Aldus besloten door de raad van de gemeente Sittard-Geleen in zijn vergadering van 17 december 2019

De griffier

drs. J. Vis

De voorzitter

drs. G.J.M. Cox

Toelichting

 

  • A.

    Tekstuele aanpassing naar aanleiding van een wijziging van de Modelverordening VNG.

 

  • B.

    In dit onderdeel wordt in het begrip ‘bijdrage’ de verwijzing naar artikelen aangepast.

 

  • C.

    De wijziging betreft slechts een verduidelijking van de bestaande tekst.

 

  • D.

    In dit onderdeel wordt aangegeven hoe het bedrag jaarlijks wordt geïndexeerd. Dit komt overeen met de bestaande werkwijze.

 

  • E.

    In dit onderdeel wordt aangeven hoe het college de bedragen genoemd in deze artikelen kenbaar maakt.

 

  • F.

    Dit betreft een aanpassing naar aanleiding van de inkoop van de maatwerkvoorziening woningaanpassing in natura.

 

  • G.

    Dit betreft een aanpassing naar aanleiding van de inkoop van de maatwerkvoorziening woningaanpassing in natura.

 

  • H.

    Deze wijziging spreekt voor zich.

 

  • I en J

     

    De gemeente mag van cliënten een bijdrage in de kosten vragen voor maatwerkvoorzieningen, pgb’s en algemene voorzieningen.
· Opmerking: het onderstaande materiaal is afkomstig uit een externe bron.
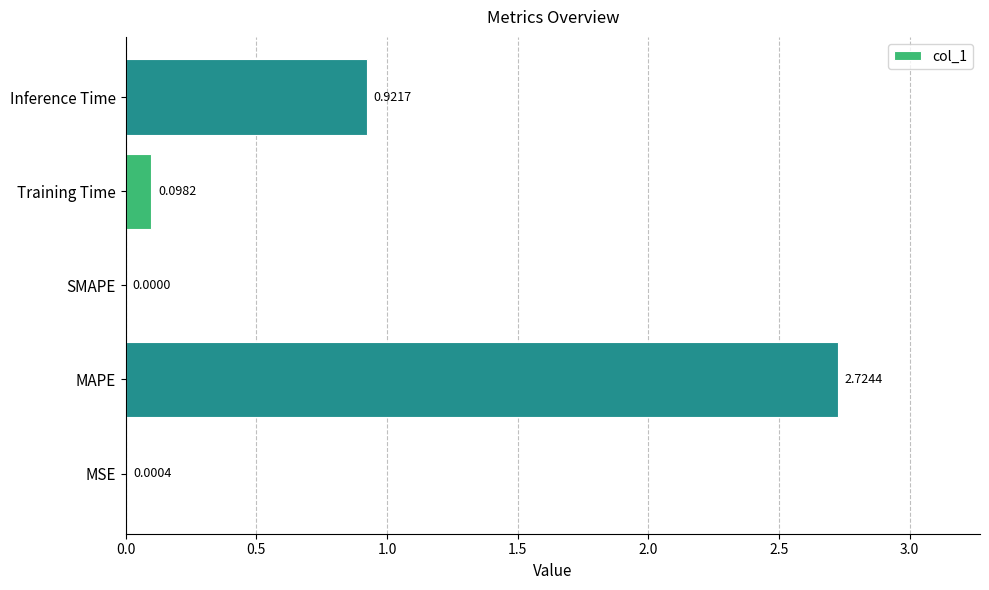

Where is the data nearest to the value 1?

Inference Time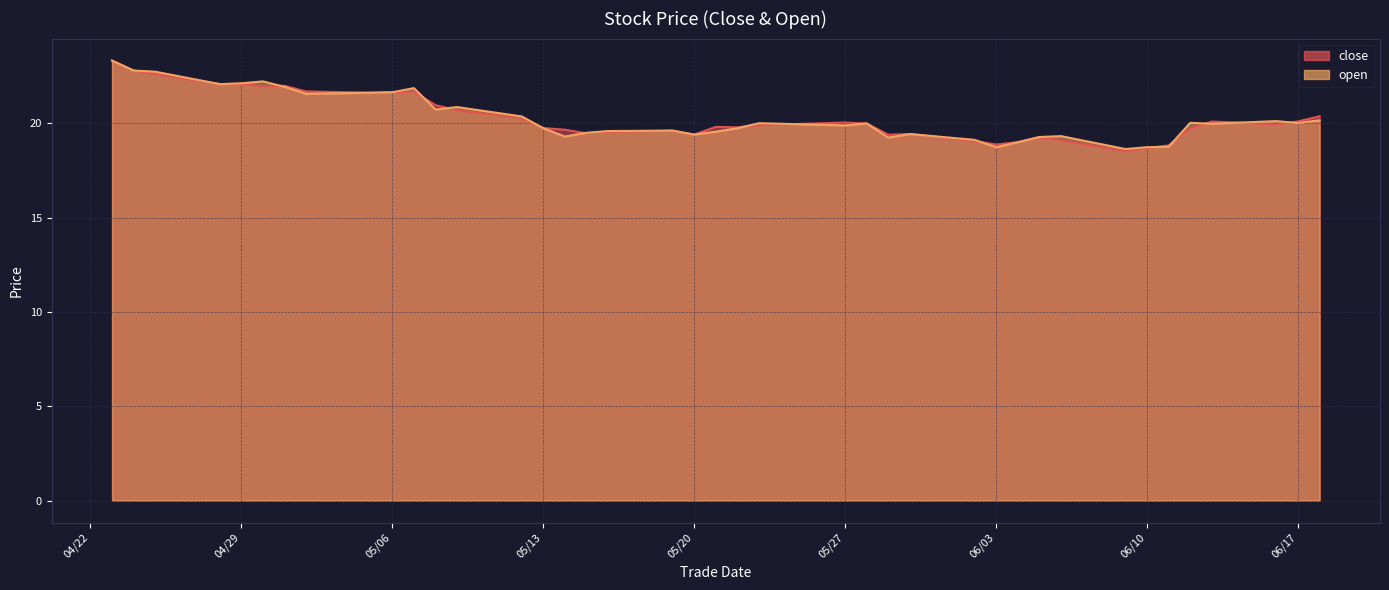

True or false: open has more than 2 interior local peaks.

True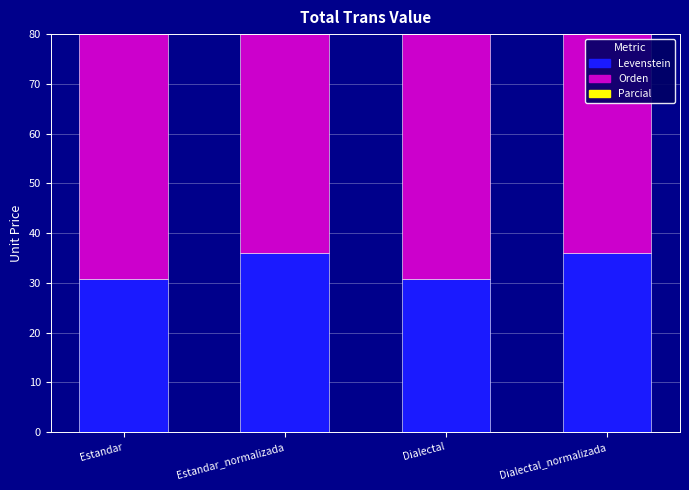

What is the label of the 4th bar from the left?

Dialectal_normalizada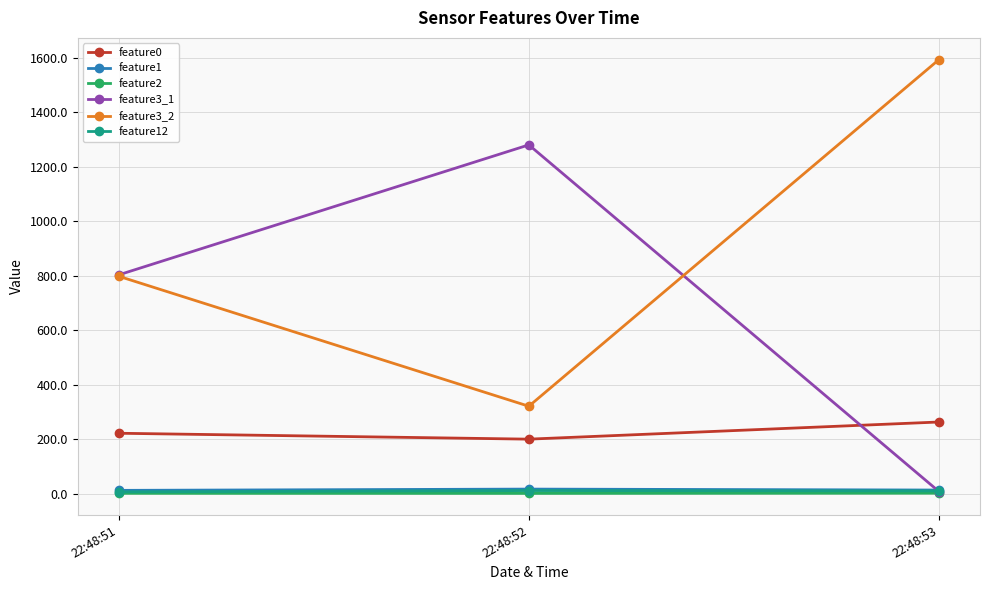

What is the value of the feature3_1 point at the 2nd from the left?

1280.0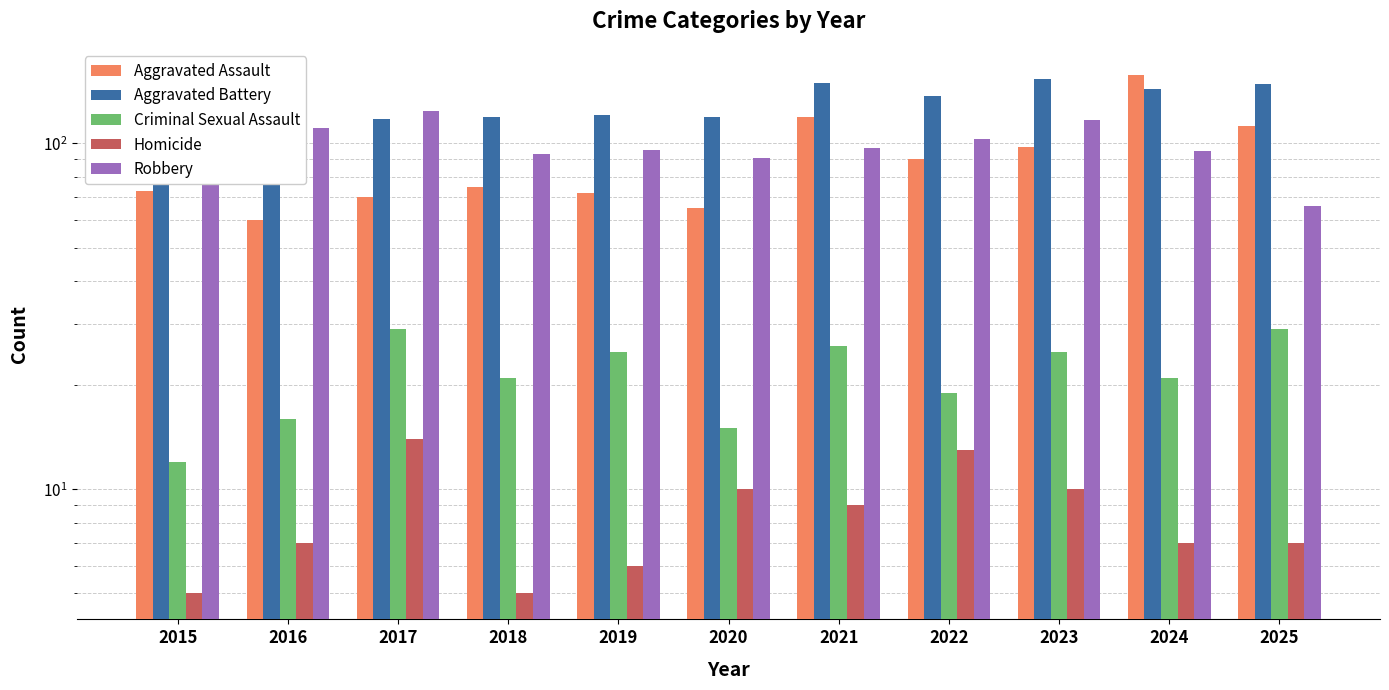

Which category has the highest value across all series?

2024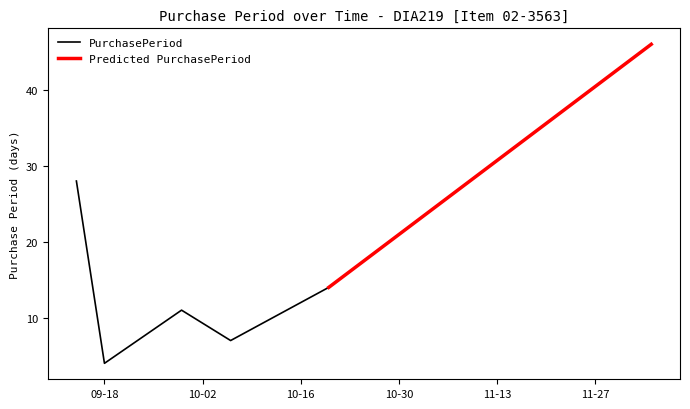

How many values are below 14?

3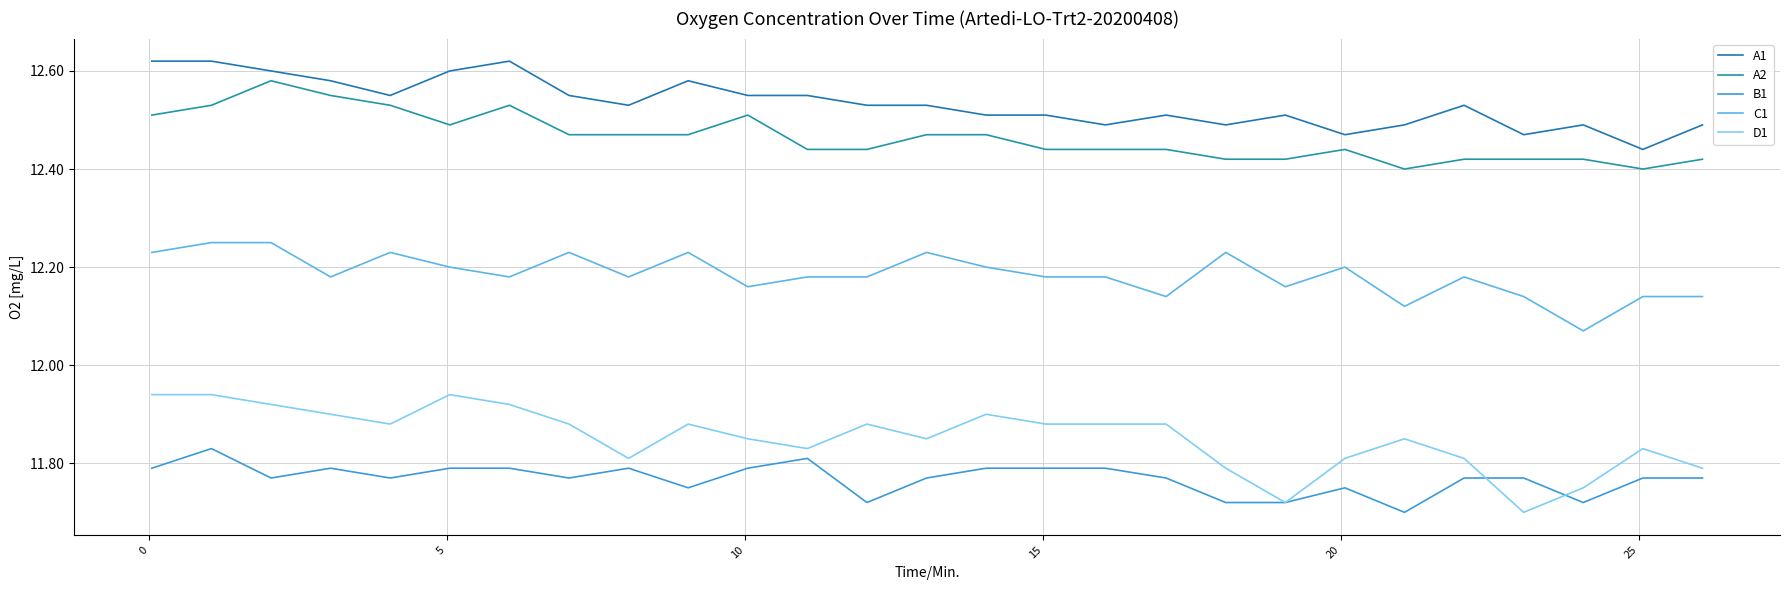

How many lines are shown in the chart?

5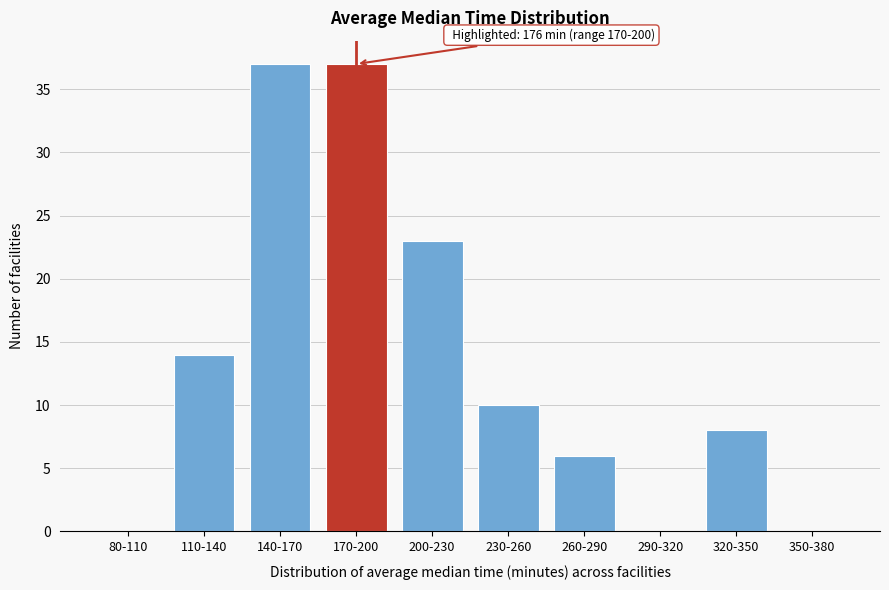

Reading right to left, transcribe all the data shown in this chart.

350-380=0	320-350=8	290-320=0	260-290=6	230-260=10	200-230=23	170-200=37	140-170=37	110-140=14	80-110=0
In artikel 12 zijn de regels over deze bijdrage in de kosten opgenomen.

     

    Het college vraagt een bijdrage in de kosten aan de cliënt, zolang hij gebruik maakt van de maatwerkvoorziening of het pgb.

     

    In lid 2 is geregeld voor dat voor maatwerkvoorzieningen en pgb’s het zogenaamde abonnementstarief van € 19,- per maand geldt met als maximum de kostprijs van de voorziening (artikel 2.1.4 Wmo 2015).

     

    Uit de wet volgt dat het abonnementstarief ook verplicht is voor algemene voorzieningen waarbij een duurzame hulpverleningsrelatie wordt aangegaan tussen degenen aan wie een voorziening wordt verstrekt en de betrokken hulpverlener. Op dit moment kent de gemeente Sittard-Geleen geen algemene voorzieningen waarvoor dit geldt. De gemeente kan er daarnaast voor kiezen ook andere algemene voorzieningen onder het abonnementstarief te brengen. Deze moeten worden opgenomen in de verordening. Op dit moment zijn er geen algemene voorzieningen waarvoor dit zou moeten gelden.

     

    Het abonnementstarief is verder verplicht voor alle maatwerkvoorzieningen en pgb’s, met uitzondering van beschermd wonen, de maatwerkvoorziening opvang of andere bij algemene maatregel van bestuur omschreven maatwerkvoorzieningen. Op grond van het uitvoeringsbesluit is er voor een rolstoel geen bijdrage verschuldigd.

     

    Daarnaast kan het vervoer op grond van het Uitvoeringsbesluit wmo 2015 worden uitgezonderd van het abonnementstarief. Het gaat hierbij in de meeste gevallen om collectief vervoer en in enkele gevallen individueel vervoer. Het gaat niet om (mobiliteits)hulpmiddelen zoals een aangepaste fiets of een scootmobiel. In lid 6 is daarom een afzonderlijke bepaling opgenomen over de hoogte van de bijdrage in de kosten voor het collectief vervoer.

     

    In lid 3 is uitgelegd hoe de kostprijs tot stand komt.